(Beginning of Data listing)

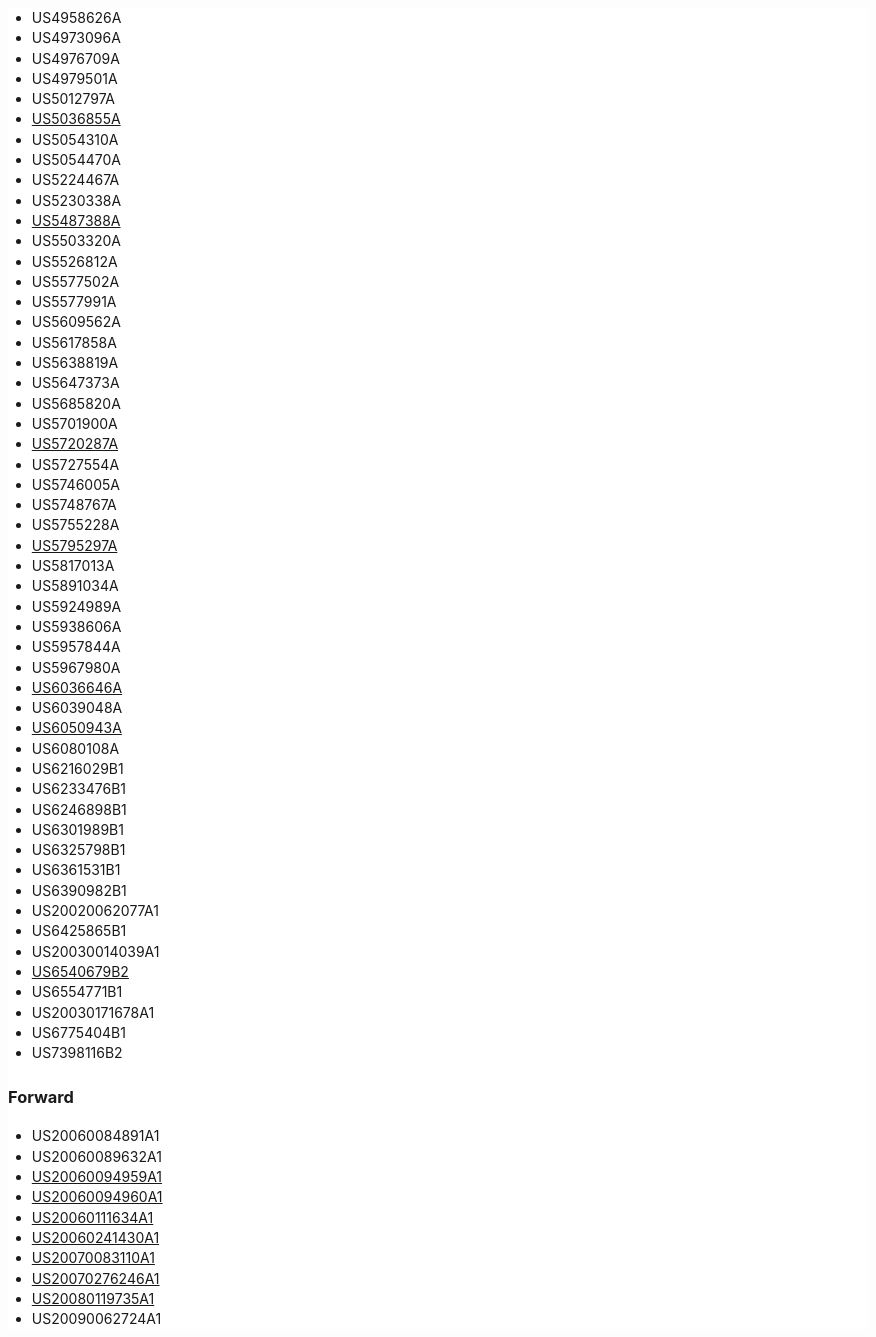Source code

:  * US4958626A
 * US4973096A
 * US4976709A
 * US4979501A
 * US5012797A
 * [US5036855A](US5036855A.md)
 * US5054310A
 * US5054470A
 * US5224467A
 * US5230338A
 * [US5487388A](US5487388A.md)
 * US5503320A
 * US5526812A
 * US5577502A
 * US5577991A
 * US5609562A
 * US5617858A
 * US5638819A
 * US5647373A
 * US5685820A
 * US5701900A
 * [US5720287A](US5720287A.md)
 * US5727554A
 * US5746005A
 * US5748767A
 * US5755228A
 * [US5795297A](US5795297A.md)
 * US5817013A
 * US5891034A
 * US5924989A
 * US5938606A
 * US5957844A
 * US5967980A
 * [US6036646A](US6036646A.md)
 * US6039048A
 * [US6050943A](US6050943A.md)
 * US6080108A
 * US6216029B1
 * US6233476B1
 * US6246898B1
 * US6301989B1
 * US6325798B1
 * US6361531B1
 * US6390982B1
 * US20020062077A1
 * US6425865B1
 * US20030014039A1
 * [US6540679B2](US6540679B2.md)
 * US6554771B1
 * US20030171678A1
 * US6775404B1
 * US7398116B2
### Forward
 * US20060084891A1
 * US20060089632A1
 * [US20060094959A1](US20060094959A1.md)
 * [US20060094960A1](US20060094960A1.md)
 * [US20060111634A1](US20060111634A1.md)
 * [US20060241430A1](US20060241430A1.md)
 * [US20070083110A1](US20070083110A1.md)
 * [US20070276246A1](US20070276246A1.md)
 * [US20080119735A1](US20080119735A1.md)
 * US20090062724A1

(End of Data listing)

Exercise goal:
Can you rewrite the data above with "Forward" changed to "Cited by" and everything else left as it is? Leave the pictures out of your answer.

Response to the task:
Source code

:  * US4958626A
 * US4973096A
 * US4976709A
 * US4979501A
 * US5012797A
 * [US5036855A](US5036855A.md)
 * US5054310A
 * US5054470A
 * US5224467A
 * US5230338A
 * [US5487388A](US5487388A.md)
 * US5503320A
 * US5526812A
 * US5577502A
 * US5577991A
 * US5609562A
 * US5617858A
 * US5638819A
 * US5647373A
 * US5685820A
 * US5701900A
 * [US5720287A](US5720287A.md)
 * US5727554A
 * US5746005A
 * US5748767A
 * US5755228A
 * [US5795297A](US5795297A.md)
 * US5817013A
 * US5891034A
 * US5924989A
 * US5938606A
 * US5957844A
 * US5967980A
 * [US6036646A](US6036646A.md)
 * US6039048A
 * [US6050943A](US6050943A.md)
 * US6080108A
 * US6216029B1
 * US6233476B1
 * US6246898B1
 * US6301989B1
 * US6325798B1
 * US6361531B1
 * US6390982B1
 * US20020062077A1
 * US6425865B1
 * US20030014039A1
 * [US6540679B2](US6540679B2.md)
 * US6554771B1
 * US20030171678A1
 * US6775404B1
 * US7398116B2
### Cited by
 * US20060084891A1
 * US20060089632A1
 * [US20060094959A1](US20060094959A1.md)
 * [US20060094960A1](US20060094960A1.md)
 * [US20060111634A1](US20060111634A1.md)
 * [US20060241430A1](US20060241430A1.md)
 * [US20070083110A1](US20070083110A1.md)
 * [US20070276246A1](US20070276246A1.md)
 * [US20080119735A1](US20080119735A1.md)
 * US20090062724A1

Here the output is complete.